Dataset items
—————
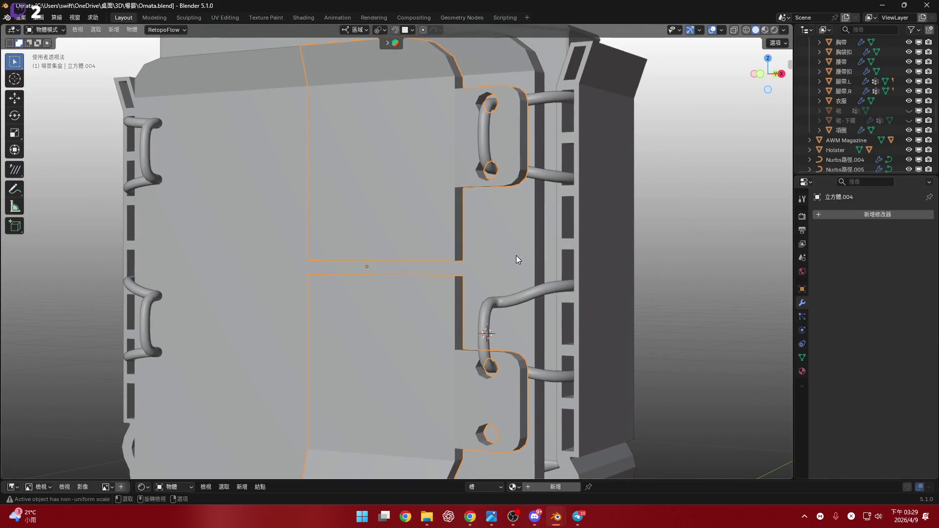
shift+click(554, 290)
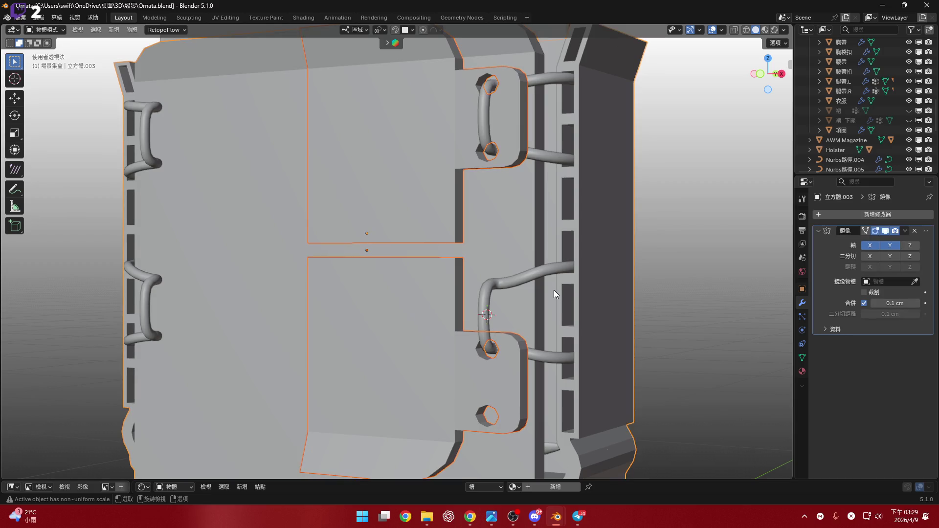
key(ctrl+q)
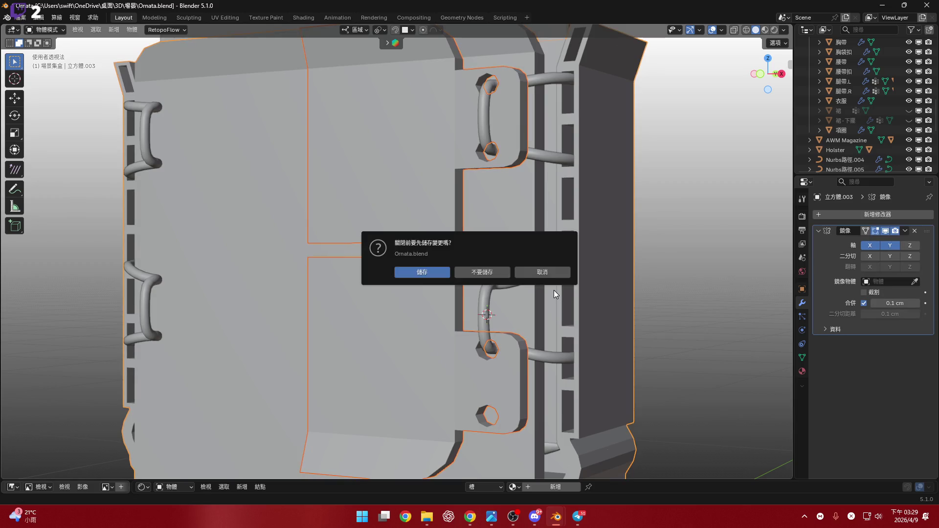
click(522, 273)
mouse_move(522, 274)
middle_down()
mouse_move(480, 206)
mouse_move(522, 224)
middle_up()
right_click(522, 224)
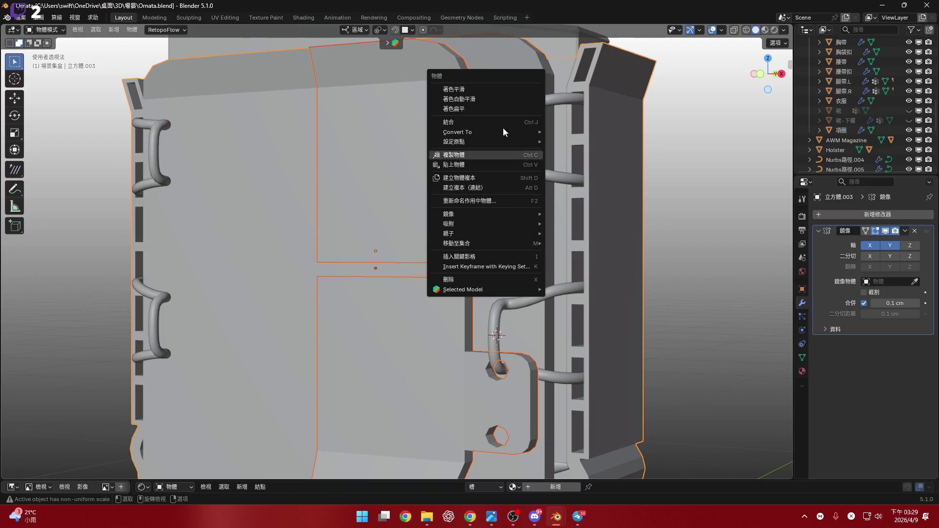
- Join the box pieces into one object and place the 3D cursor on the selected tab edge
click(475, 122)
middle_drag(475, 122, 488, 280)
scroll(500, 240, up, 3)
—————
What you return must match the records line for line, with the pictures left out.

Solution for this exercise =
shift+click(554, 290)
key(ctrl+q)
click(522, 273)
mouse_move(522, 274)
middle_down()
mouse_move(480, 206)
mouse_move(522, 224)
middle_up()
right_click(522, 224)
- Join the box pieces into one object and place the 3D cursor on the selected tab edge
click(475, 122)
middle_drag(475, 122, 488, 280)
scroll(500, 240, up, 3)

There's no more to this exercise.